Yüce Rabbimiz Kur’an’da; “İnsan, kendinsin başıboş bırakılacağını mı sanır?” diye buyurmaktadır. O halde insan yüksek bir gaye ile bu dünyaya gelmiş ve bu gaye uğruna zamanı bir sermaye bilip azim ve gayret göstermesi gerekir. Elbette neleri yapıp yapmaması da bir takım kurallara bağlı kalması gerekir.

Buna göre ahlâk, insanın bir ömür boyu uyması gereken kuralların, yapması gereken görevlerin bütünüdür. Acaba insanın kime, kimlere karşı görevleri vardır. Elbette öncelikle kendini yaratana karşı görevleri vardır. İnsan Rabbini bilecek, tanıyacak, O’nun kendisinden beklediği kulluk görevlerini yapacaktır. En yakınında ailesi, onlardan hemen sonra diğer insanlar, hatta Allah’ın yarattığı diğer varlıklar, hayvanlar, bitkiler vardır. Ahlâkı Allah’ın emirlerine saygı, yarattıklarına şefkat ve sevgi diye tarif eden İslâm büyükleri meseleyi işte böylesine kapsamlı düşünmüşlerdir.

Ahlâk sadece davranışların değil, davranışlara yön veren duyguların ve insanın iç dünyasının eğitimidir. İnsanlara “Rabbimin kulları” diye bakabilmek, Müslümanları “benim kardeşlerim” diye görebilmek insanın davranış mekanizmalarını buna göre programlamaya bağlıdır. Bu program çalıştığı zaman insan birine bakarken bakışına bir tutam sevgi, bir ölçek şefkat katacaktır. Kimseye üstten bakmayacaktır. Konuşurken karşısındakine değer verecek, ona başını çevirmeyecek, bütün vücuduyla dönerek konuşacaktır. Ayrıca yaşadığı çevrenin maddi ve manevi yönden korunması; insanları rahatsız edecek pislikleri, kötülükleri bertaraf etmeye çalışması, her kesin mutluluğunu istemesi, kısaca insanca bir hayatı yaşaması dinimizin koyduğu prensiplere uymasına bağlıdır.

İnsanın ve toplumun huzura, sükûna, mutluluğa ihtiyacı vardır.
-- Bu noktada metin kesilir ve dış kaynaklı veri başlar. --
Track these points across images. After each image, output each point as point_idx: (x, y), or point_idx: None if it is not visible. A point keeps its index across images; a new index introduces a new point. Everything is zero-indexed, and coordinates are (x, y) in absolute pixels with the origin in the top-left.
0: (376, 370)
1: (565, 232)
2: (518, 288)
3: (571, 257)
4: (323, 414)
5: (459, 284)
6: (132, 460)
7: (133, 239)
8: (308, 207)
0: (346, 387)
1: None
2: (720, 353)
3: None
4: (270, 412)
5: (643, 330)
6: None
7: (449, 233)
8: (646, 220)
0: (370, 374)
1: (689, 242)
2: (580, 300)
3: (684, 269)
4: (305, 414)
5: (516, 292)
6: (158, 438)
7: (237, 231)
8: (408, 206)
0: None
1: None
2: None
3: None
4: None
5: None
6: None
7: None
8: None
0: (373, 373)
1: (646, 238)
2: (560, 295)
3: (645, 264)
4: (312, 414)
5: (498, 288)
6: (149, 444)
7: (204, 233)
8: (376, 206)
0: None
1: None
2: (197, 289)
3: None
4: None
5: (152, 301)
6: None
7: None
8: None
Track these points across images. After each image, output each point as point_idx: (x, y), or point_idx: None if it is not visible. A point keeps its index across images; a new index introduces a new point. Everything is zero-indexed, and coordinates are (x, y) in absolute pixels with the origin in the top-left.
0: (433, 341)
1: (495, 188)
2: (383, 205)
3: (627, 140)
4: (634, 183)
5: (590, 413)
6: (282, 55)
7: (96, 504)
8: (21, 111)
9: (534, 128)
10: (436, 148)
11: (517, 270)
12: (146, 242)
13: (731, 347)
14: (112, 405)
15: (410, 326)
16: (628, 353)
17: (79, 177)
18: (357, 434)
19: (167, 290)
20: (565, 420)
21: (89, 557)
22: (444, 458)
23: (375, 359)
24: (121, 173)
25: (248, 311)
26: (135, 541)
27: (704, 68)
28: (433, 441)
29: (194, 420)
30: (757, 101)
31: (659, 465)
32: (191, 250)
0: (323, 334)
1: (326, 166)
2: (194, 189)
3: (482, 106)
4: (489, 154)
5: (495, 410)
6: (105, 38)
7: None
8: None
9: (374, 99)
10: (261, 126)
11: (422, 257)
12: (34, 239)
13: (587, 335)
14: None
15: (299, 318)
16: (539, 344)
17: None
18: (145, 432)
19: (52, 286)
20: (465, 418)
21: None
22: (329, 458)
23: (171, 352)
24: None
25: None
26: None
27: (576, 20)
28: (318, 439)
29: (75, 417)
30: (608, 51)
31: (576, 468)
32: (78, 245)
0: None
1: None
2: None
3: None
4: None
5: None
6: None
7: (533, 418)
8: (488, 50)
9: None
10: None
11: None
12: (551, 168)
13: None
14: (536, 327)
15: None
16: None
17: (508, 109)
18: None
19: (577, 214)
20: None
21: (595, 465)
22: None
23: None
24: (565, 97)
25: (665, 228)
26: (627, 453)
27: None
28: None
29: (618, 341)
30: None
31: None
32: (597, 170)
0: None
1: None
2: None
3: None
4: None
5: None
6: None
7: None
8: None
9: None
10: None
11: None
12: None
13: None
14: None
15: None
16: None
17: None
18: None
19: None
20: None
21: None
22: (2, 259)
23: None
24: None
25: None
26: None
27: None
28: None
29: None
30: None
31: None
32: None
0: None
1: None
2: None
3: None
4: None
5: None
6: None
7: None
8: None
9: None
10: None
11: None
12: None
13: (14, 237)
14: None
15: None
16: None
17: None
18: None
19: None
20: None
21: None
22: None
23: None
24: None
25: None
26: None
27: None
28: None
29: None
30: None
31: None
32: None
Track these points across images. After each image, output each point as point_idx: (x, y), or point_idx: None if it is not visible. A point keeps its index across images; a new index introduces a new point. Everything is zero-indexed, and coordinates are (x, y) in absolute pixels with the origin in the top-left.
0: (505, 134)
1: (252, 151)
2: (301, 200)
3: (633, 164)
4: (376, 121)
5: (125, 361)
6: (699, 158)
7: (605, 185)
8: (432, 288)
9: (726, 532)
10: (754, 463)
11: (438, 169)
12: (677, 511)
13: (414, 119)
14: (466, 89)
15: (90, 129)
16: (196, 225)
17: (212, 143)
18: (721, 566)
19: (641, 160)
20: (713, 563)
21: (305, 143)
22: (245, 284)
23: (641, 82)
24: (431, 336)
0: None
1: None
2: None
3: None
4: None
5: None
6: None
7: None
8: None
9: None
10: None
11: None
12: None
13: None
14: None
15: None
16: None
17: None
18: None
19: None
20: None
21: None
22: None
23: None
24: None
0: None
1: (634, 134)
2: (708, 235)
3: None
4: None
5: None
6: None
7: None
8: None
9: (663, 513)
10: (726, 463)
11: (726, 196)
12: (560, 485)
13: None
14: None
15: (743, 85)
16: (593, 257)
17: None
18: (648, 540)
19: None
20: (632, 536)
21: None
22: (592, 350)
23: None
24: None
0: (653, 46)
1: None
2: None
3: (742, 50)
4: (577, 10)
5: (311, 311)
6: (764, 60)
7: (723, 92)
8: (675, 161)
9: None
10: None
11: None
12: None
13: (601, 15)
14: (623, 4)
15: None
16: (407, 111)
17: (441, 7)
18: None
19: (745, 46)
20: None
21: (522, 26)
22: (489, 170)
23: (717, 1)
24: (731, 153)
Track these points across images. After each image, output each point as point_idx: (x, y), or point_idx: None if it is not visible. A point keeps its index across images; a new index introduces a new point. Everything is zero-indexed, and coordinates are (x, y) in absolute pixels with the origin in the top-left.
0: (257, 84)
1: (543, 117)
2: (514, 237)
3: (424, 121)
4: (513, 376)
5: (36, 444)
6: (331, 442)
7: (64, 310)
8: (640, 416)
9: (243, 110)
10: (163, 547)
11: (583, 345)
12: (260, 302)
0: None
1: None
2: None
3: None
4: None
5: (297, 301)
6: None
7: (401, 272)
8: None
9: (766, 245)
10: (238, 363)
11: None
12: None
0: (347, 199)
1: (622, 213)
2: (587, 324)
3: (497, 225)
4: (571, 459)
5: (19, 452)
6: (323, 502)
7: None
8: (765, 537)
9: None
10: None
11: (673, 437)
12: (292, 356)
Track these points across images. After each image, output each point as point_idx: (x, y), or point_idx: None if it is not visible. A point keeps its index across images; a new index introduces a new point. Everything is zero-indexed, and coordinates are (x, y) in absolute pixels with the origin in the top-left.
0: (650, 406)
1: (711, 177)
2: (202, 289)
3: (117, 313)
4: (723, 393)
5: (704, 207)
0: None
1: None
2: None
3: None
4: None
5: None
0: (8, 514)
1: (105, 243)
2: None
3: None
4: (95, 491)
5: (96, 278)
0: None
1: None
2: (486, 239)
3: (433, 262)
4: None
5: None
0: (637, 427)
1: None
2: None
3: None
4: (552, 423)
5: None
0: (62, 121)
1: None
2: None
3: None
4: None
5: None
En üstün meziyetlerle donatılan insanoğlu birbiriyle didişmekten, çekişmekten, kavga etmekten rahatsız olmalıdır. Eğer birilerini ezmek, tedirgin etmek, ağlatmak onu rahatsız etmiyorsa insanî özelliklerini yitirmiş demektir. Günümüz insanlığının en büyük problemi işte bu noktadadır.

Bu durumdan insanlık nasıl kurtulur? Herkesin bunları düşünmesi ve kurtuluşun gerçek adresini acilen bulması gerekir. Aksi takdirde; insan ilâhi mesajdan uzak kaldığı, onunla bağını zayıflattığı, yahut ona sırt çevirdiği sürece, Kur’an’da bildirilen; ahlâksızlık batağında yüzdükleri için batıp giden nice milletler gibi yok olup gidecekleri muhakkaktır.

O halde bize düşen görev; Kur’an ile ahlaklanmak, bunu yapmak için de Peygamberimiz (s.a.s.)'in ahlakını örnek almak, çünkü onun ahlakı Kur'an'dı ve bu ahlakı ömrümüzün sonuna dek muhafaza etmektir. Rabbim ömrümüzün sonuna kadar bizleri güzel ahlaktan ayırmasın.